Gradient of $Z \mapsto \left( Z^T \left( \operatorname{diag}(ZZ^T\mathbf{1}) - ZZ^T\right)Z\right)$

1k Views Asked by Bumbble Comm At 25 Mar 2026 - 9:54

I know that

$$ \nabla_{Z} \operatorname{Tr} \left( Z^T A Z \right) = 2 A Z $$

and I would like to compute the gradient

$$ \nabla_{Z} \operatorname{Tr} \left( Z^T \left( \operatorname{diag}(ZZ^T\mathbf{1}) - ZZ^T\right)Z\right)$$

I would like to see how this would be done, given my basic matrix calculus skills. All the entries are real and both $A$ and $\operatorname{diag}[(ZZ^T\mathbf{1}) - ZZ^T]$ are symmetric and $Z$ is a tall, rectangular matrix (more rows than columns), while $\operatorname{diag}(\cdot)$ denotes a diagonal matrix, whose diagonal elements are specified by the placeholder $\cdot$ and I think that $\left(\operatorname{diag}(ZZ^T\mathbf{1}) - ZZ^T\right)$ is positive semidefinite (PSD), as it seems like it is in the form of a Laplacian matrix.

Original Q&A

There are 1 best solutions below

**Bumbble Comm** · Accepted Answer

Let's do this. I like to use a variational approach in a case like this, since it's just sums and products. Well, there's the pesky diag term too, but we'll get to that last.

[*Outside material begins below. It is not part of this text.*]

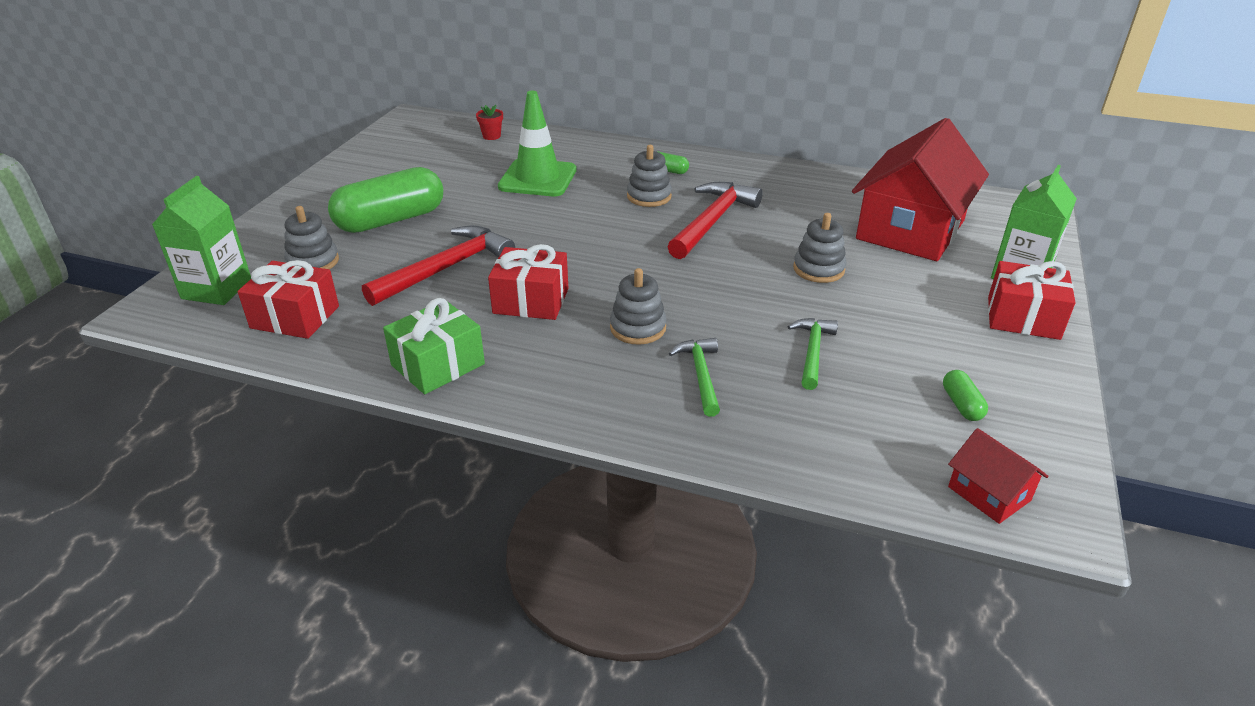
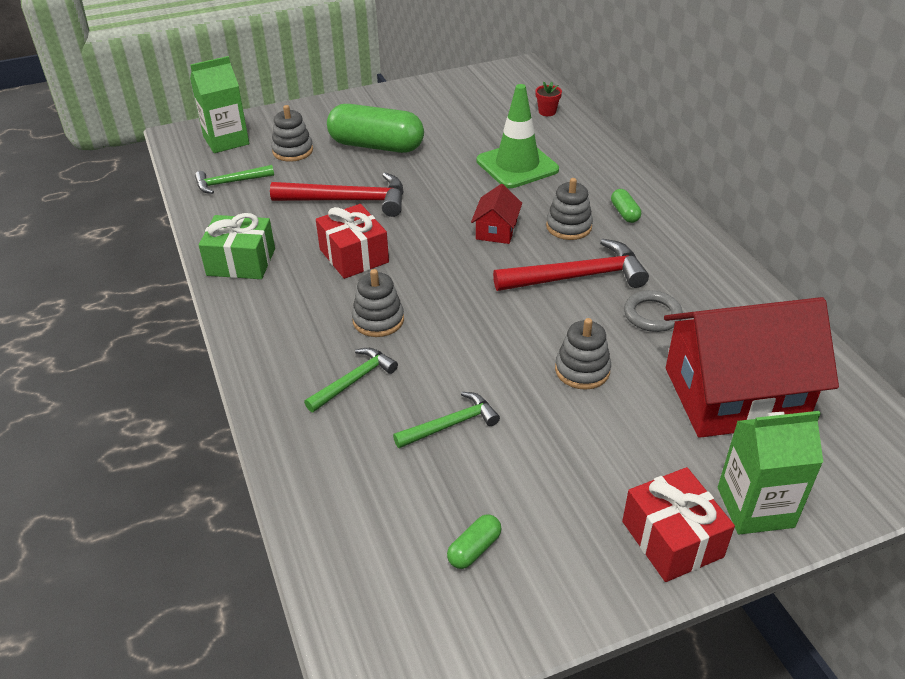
camera: 50 degrees right, 5 degrees up
red gift [237,260,339,339] -> green hammer [195,165,274,194]
red house [948,428,1049,524] -> red house moved to [471,184,522,244]
none -> grey ring [624,290,683,332]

First, let's separate the additive terms: $$\mathop{\textrm{Tr}}(Z^T\mathop{\textrm{diag}}(ZZ^T\mathbf{1})Z-Z^TZZ^TZ)$$ Now we substitute $\delta Z$ for each value of $Z$ present, creating a separate additive term each time. This is equivalent to substituting $Z\rightarrow Z+\delta Z$, subtracting any constant ($Z$ only) terms, and eliminating any higher-order terms in $\delta Z$. (This is not true in general, but when we have sums and products like this, it's fine.) The result is $$\begin{aligned} \mathop{\textrm{Tr}}( &Z^T\mathop{\textrm{diag}}(\delta ZZ^T\mathbf{1})Z +Z^T\mathop{\textrm{diag}}(Z\delta Z^T\mathbf{1})Z \\ &+\delta Z^T\mathop{\textrm{diag}}(ZZ^T\mathbf{1})Z +Z^T\mathop{\textrm{diag}}(ZZ^T\mathbf{1}) \delta Z \\ &-\delta Z^TZZ^TZ -Z^T\delta ZZ^TZ -Z^TZ\delta Z^TZ -Z^TZZ^T\delta Z~). \end{aligned}$$ Using the fact that $\mathop{\textrm{Tr}}(AB)=\mathop{\textrm{Tr}}(BA)$ (when both products are well-posed) and $\mathop{\textrm{Tr}}(AB)=\mathop{\textrm{Tr}}(B^TA^T)$, we can collect some common terms: $$\begin{aligned} &\mathop{\textrm{Tr}}(Z^T\mathop{\textrm{diag}}(\delta ZZ^T\mathbf{1})Z) +\mathop{\textrm{Tr}}(Z^T\mathop{\textrm{diag}}(Z\delta Z^T\mathbf{1})Z) \\ &\qquad +\mathop{\textrm{Tr}}(2\delta Z^T\mathop{\textrm{diag}}(ZZ^T\mathbf{1})Z-4\delta Z^TZZ^TZ). \end{aligned}$$ That third trace is simple: its contribution to the gradient is, by inspection, $$2\mathop{\textrm{diag}}(ZZ^T\mathbf{1})Z-4ZZ^TZ.$$ The first two terms will require a term-by term slog. To do this, we set $\delta Z=e_ie_j^T$ to get the contribution to the $(i,j)$ term of the gradient.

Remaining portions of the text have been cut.